Given instruction | Give these lines again, switching "document elements" to "page elements" and leaving everything else unchanged.

Working data |
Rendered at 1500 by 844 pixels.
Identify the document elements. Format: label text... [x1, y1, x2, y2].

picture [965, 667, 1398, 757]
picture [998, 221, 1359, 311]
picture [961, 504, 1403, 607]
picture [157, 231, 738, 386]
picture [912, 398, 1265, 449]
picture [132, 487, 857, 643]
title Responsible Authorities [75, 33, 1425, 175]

Exercise output |
Rendered at 1500 by 844 pixels.
Identify the page elements. Format: label text... [x1, y1, x2, y2].

picture [965, 667, 1398, 757]
picture [998, 221, 1359, 311]
picture [961, 504, 1403, 607]
picture [157, 231, 738, 386]
picture [912, 398, 1265, 449]
picture [132, 487, 857, 643]
title Responsible Authorities [75, 33, 1425, 175]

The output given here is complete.